VD: Yes, basically, if we agree that the internationalist globalist project of contemporary art is over because it is no longer supported by us – even we, professionals, cannot support this globalism. Or we can say that this project fell victim to different nationalist agendas or separatist agendas, be they islamophobic (in the case of Marseille) or coming from other communities. Then we have to agree that there is no possible artwork to be made that could override this sectarianism. But I think there are artworks that could possibly go beyond that.

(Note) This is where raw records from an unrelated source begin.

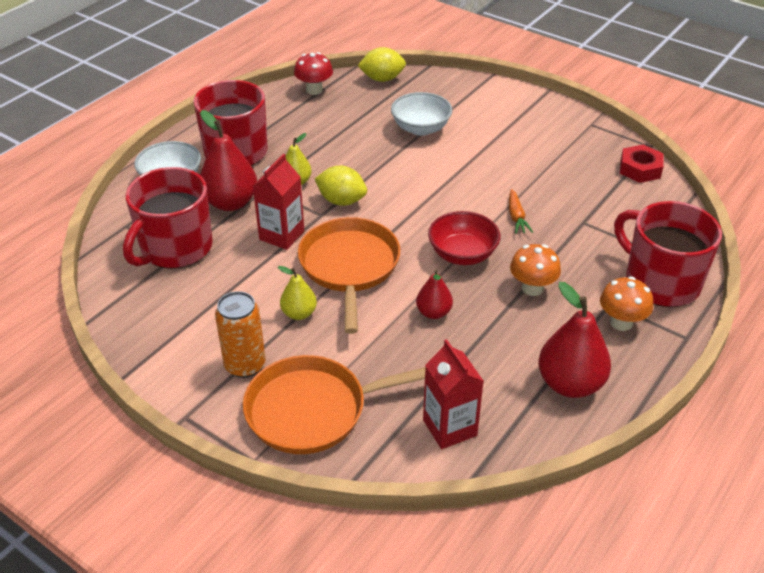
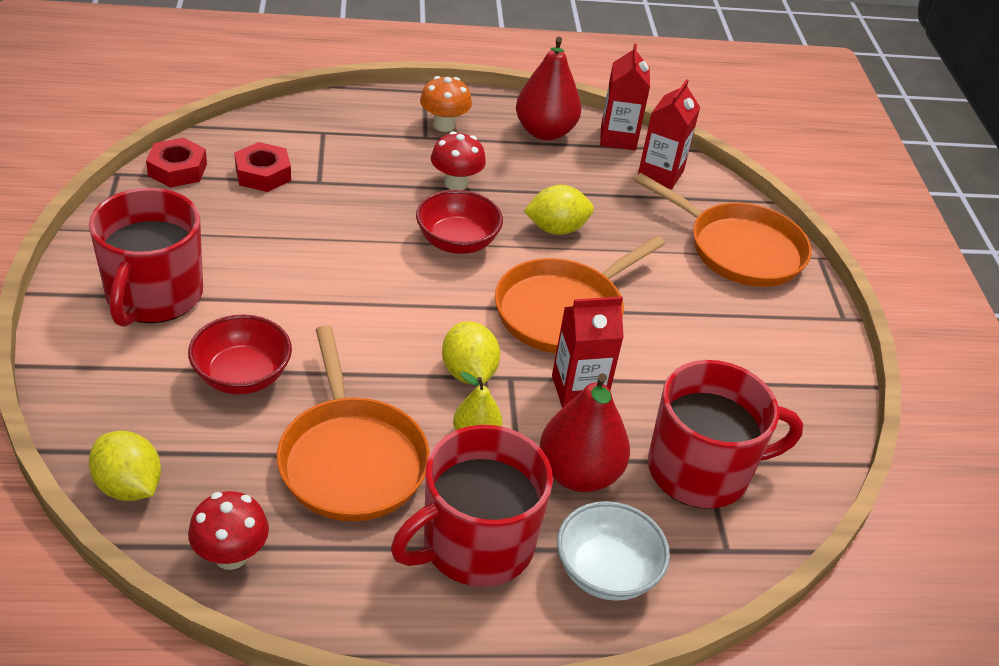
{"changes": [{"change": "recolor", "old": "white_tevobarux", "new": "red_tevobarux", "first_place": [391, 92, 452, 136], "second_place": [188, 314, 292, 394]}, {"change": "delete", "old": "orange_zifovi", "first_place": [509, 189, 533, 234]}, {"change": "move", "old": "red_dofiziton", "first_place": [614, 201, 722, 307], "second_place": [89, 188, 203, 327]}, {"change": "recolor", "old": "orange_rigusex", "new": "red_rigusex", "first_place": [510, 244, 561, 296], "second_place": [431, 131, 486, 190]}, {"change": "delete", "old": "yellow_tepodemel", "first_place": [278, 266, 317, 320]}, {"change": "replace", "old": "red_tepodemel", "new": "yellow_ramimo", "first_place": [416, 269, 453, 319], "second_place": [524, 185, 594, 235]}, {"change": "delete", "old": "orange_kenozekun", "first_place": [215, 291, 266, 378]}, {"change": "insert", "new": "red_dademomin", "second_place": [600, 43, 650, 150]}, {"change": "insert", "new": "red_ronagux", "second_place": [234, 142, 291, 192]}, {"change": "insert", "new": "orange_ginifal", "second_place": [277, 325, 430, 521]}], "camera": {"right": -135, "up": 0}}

ML: Internationalism, collectivity, experiencing art, or having an encounter with art, is all morphing, just as it was always morphing: whether for some time there was a blossoming of apartment exhibitions in a particular context that you are very familiar with, or in other situations art moved outdoors, into forests, for example. The angry viewer is also the official whose job it is to limit you as an artist or curator, or to prevent your activities. But most importantly, things have changed continuously. This is really interesting, in and of itself. Coincidentally, on 1 January 2020, I started a project on Instagram called @52proposalsforthe20s, with fifty-two artists making weekly proposals for the new decade. It is now in its second year. Obviously, I did it not know what was going to happen with the corona virus, but the project turned out to be super timely. As someone who has travelled the world extensively as part of my work, I have rarely felt so intensively connected internationally as when I am working on this project. The artists come from many corners of the world, and people who are experiencing their work on Instagram are also dispersed on the planet. On the screen, on the device, in your pocket. All proposals and all viewers – here the term feels right (!) – are simultaneously particular and general, zero viewers and angry viewers.